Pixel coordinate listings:
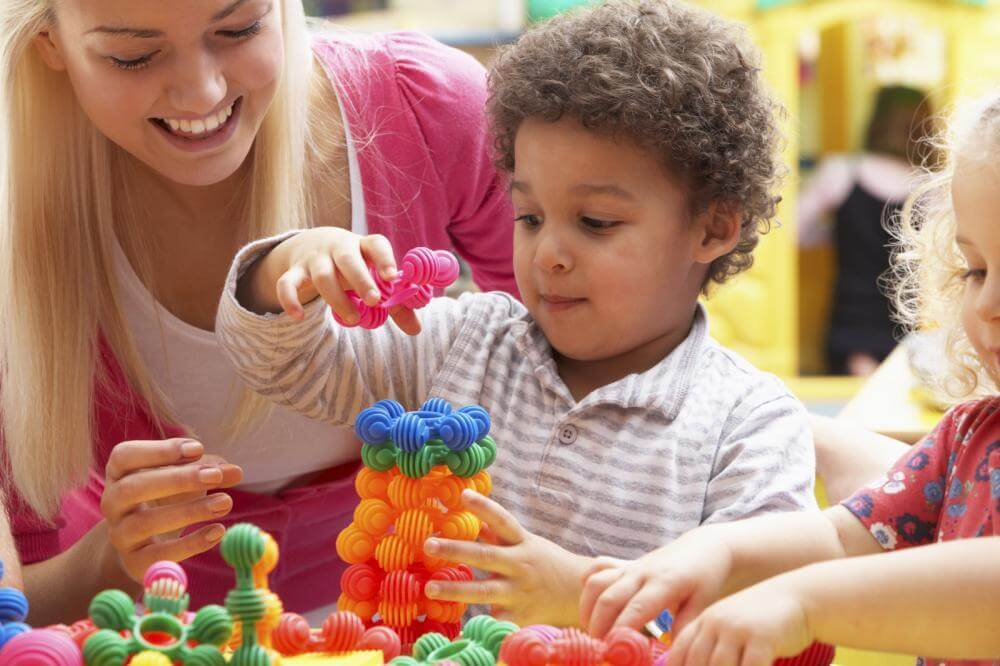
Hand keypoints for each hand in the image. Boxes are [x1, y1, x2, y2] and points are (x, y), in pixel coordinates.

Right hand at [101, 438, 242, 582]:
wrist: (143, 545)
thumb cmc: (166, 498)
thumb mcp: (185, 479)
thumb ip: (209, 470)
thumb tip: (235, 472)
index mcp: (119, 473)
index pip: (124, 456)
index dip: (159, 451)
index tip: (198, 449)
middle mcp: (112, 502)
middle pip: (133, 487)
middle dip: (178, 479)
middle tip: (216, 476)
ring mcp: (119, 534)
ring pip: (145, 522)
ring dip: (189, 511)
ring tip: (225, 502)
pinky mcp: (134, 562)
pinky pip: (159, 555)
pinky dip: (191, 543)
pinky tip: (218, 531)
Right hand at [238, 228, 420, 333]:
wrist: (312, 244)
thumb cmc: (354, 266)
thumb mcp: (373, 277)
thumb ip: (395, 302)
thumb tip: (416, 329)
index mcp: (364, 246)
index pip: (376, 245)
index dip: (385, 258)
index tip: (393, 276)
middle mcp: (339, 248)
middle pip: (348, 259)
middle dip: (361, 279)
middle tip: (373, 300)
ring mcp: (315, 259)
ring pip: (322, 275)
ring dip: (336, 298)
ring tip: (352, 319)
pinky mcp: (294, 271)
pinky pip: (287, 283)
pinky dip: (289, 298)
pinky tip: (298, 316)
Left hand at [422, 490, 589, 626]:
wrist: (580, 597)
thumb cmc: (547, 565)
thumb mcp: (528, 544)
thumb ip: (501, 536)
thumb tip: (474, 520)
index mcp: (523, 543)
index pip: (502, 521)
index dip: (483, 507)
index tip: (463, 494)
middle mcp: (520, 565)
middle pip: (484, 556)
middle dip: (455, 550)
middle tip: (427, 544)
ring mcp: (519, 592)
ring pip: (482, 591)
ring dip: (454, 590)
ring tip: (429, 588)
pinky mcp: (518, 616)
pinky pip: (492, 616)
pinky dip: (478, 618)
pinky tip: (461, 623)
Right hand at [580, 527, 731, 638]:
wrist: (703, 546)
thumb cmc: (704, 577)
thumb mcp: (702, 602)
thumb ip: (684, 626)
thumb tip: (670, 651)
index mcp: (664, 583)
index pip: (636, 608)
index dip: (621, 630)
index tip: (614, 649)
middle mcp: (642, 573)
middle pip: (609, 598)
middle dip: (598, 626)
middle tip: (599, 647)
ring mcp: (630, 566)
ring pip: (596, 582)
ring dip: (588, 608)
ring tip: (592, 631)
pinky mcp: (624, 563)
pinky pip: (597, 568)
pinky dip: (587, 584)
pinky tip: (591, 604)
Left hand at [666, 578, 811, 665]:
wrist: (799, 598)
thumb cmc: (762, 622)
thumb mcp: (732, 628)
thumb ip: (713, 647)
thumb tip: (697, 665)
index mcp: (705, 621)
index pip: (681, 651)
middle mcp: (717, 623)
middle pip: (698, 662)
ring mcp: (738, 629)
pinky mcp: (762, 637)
...
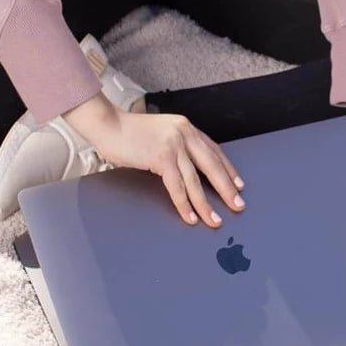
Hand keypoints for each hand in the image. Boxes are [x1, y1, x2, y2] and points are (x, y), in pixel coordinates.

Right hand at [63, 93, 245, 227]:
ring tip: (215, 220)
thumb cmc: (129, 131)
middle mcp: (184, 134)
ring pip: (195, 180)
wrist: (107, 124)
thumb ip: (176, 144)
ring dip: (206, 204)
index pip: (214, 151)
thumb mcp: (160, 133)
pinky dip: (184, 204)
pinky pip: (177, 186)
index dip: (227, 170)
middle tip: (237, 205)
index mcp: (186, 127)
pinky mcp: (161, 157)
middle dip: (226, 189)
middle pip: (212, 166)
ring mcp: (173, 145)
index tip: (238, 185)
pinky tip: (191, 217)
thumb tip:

▶ Exercise brief
From the records above, quote only the lines running from the line with "thumb tip: (474, 520)" to the line with "pinky mcp: (762, 637)", both lines included.

▶ Written solution
thumb tip: (474, 520)
index mcp: (523, 543)
index pip: (502, 521)
index dip: (483, 507)
index tip: (463, 494)
middle mcp: (520, 565)
middle pip: (484, 556)
middle dip: (455, 550)
middle tip: (427, 544)
ring mcp: (519, 592)
ring pip: (482, 591)
ring dip: (454, 590)
ring tip: (429, 588)
pinky mcp: (518, 616)
pinky pip: (492, 616)
pinky dip: (478, 618)
pinky tip: (461, 623)
Right hand at [580, 527, 731, 638]:
wrist: (703, 546)
thumb cmc: (704, 577)
thumb mcp: (702, 602)
thumb ip: (684, 626)
thumb tip: (670, 651)
index mcp: (664, 583)
index pip: (636, 608)
index dip: (621, 630)
index tip: (614, 649)
middle mcp: (642, 573)
middle pip: (609, 598)
middle dip: (598, 626)
middle tip: (599, 647)
ring mcp: (630, 566)
ring pip: (596, 582)
ring dip: (588, 608)
ring tip: (592, 631)
pinky mcp: (624, 563)
pinky pip: (597, 568)
pinky dip: (587, 584)
pinky tip: (591, 604)
Left hand at [666, 578, 811, 665]:
wrist: (799, 598)
thumb cmc: (762, 622)
thumb mcp: (732, 628)
thumb ip: (713, 647)
thumb tip: (697, 665)
index mcp: (705, 621)
index pip: (681, 651)
middle mcp: (717, 623)
middle pip: (698, 662)
ring mcp: (738, 629)
pinky mcp: (762, 637)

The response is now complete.